Caught in a relentless downward spiral which has puzzled many a trader, it wasn't as if the US Dollar needed any help in accelerating its decline, yet that's precisely what happened this morning in Davos when none other than the US Treasury Secretary Steven Mnuchin "broke with tradition" of supporting the US currency, and said that he endorsed the dollar’s decline as a benefit to the U.S. economy.
"Obviously a weaker dollar is good for us as it relates to trade and opportunities,” Mnuchin told reporters on Wednesday at the World Economic Boondoggle in Davos. "But again I think longer term the strength of the dollar is a reflection of the strength of the U.S. economy and the fact that it is and will continue to be the primary currency in terms of the reserve currency."

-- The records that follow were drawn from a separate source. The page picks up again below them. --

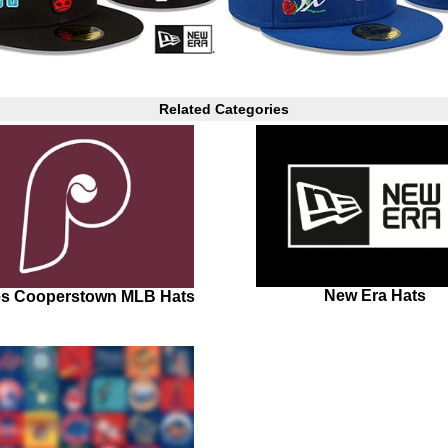
Related Categories
New Era Hats
ies Cooperstown MLB Hats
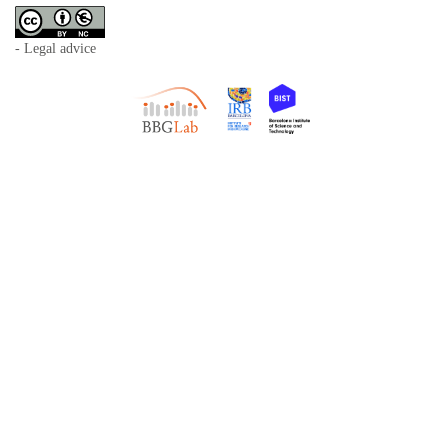
- Legal advice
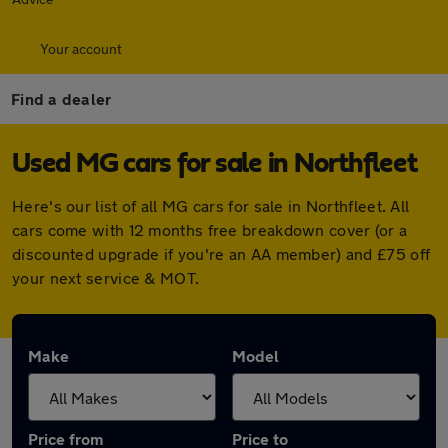
Your account
Find a dealer
Used MG cars for sale in Northfleet
Here's our list of all MG cars for sale in Northfleet. All
cars come with 12 months free breakdown cover (or a
discounted upgrade if you're an AA member) and £75 off
your next service & MOT.
Make
Model
Price from
Price to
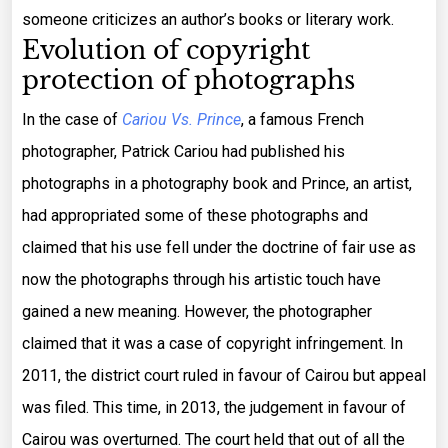
someone criticizes an author’s books or literary work.
Evolution of copyright
protection of photographs
In the case of
Cariou Vs. Prince
, a famous French
photographer, Patrick Cariou had published his
photographs in a photography book and Prince, an artist,
had appropriated some of these photographs and
claimed that his use fell under the doctrine of fair use as
now the photographs through his artistic touch have
gained a new meaning. However, the photographer
claimed that it was a case of copyright infringement. In
2011, the district court ruled in favour of Cairou but appeal
was filed. This time, in 2013, the judgement in favour of
Cairou was overturned. The court held that out of all the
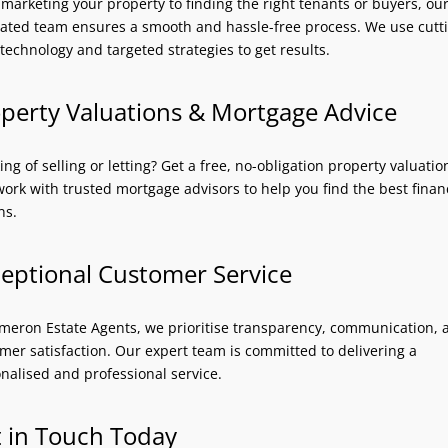
marketing your property to finding the right tenants or buyers, ou
ated team ensures a smooth and hassle-free process. We use cutt
technology and targeted strategies to get results.
perty Valuations & Mortgage Advice
ing of selling or letting? Get a free, no-obligation property valuati
work with trusted mortgage advisors to help you find the best finan
ns.
eptional Customer Service
meron Estate Agents, we prioritise transparency, communication, 
mer satisfaction. Our expert team is committed to delivering a
nalised and professional service.
 in Touch Today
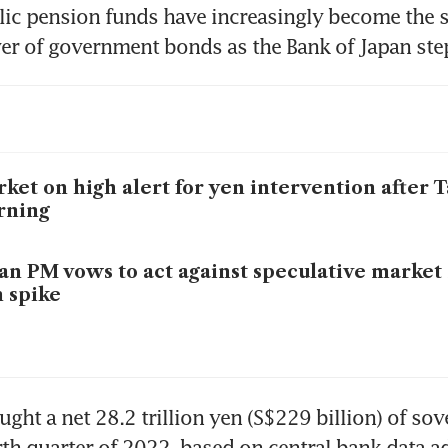
ic pension funds have increasingly become the s
r of government bonds as the Bank of Japan step
ket on high alert for yen intervention after 
rning
an PM vows to act against speculative market
 spike
ght a net 28.2 trillion yen (S$229 billion) of sov
rth quarter of 2022, based on central bank data ad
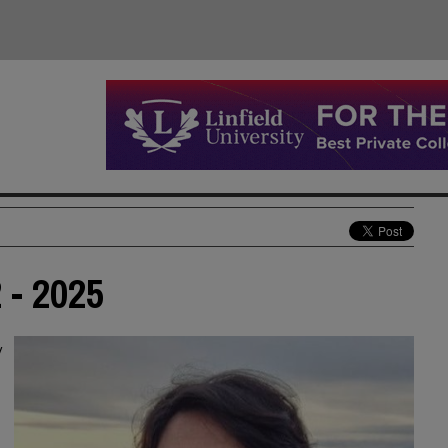
 - 2025
y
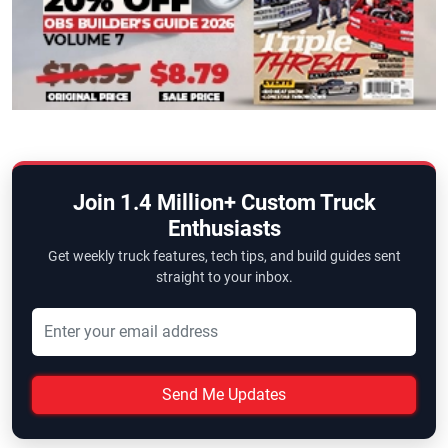
Join 1.4 Million+ Custom Truck
Enthusiasts
Get weekly truck features, tech tips, and build guides sent
straight to your inbox.
Send Me Updates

Well, if China's ambitions are unchallenged, the dollar's reserve currency status may not be primary for long, but we're not there quote yet.
Meanwhile, the dollar tumbled on the news, with the Bloomberg dollar index sliding to its lowest level in three years, extending the recent slide amid investor concern over President Donald Trump’s protectionist agenda and a special counsel investigation stemming from his 2016 campaign.
Mnuchin shocked Davos participants because while it echoed Trump's own doubts over a strong currency, the Treasury Secretary's "mini QE" came as U.S. officials confront the global elite with their "America First" agenda.
As Bloomberg adds, just hours after the U.S. slapped tariffs on solar panels and washing machines, commerce Secretary Wilbur Ross, who spoke alongside Mnuchin, said more measures are in the offing. And there is no more efficient way to accelerate trade wars than to slam your own currency, making foreign exporters suffer. The only question is how will they, and everyone else, will respond.
And speaking of trade wars, Wilbur Ross said that "Trade wars are fought every single day... So a trade war has been in place for quite a little while, the difference is the U.S. troops are now coming to the rampart."
It’s a message Trump is likely to send in person on Friday when he becomes the first American president in 18 years to address the Davos gathering of corporate executives and investors.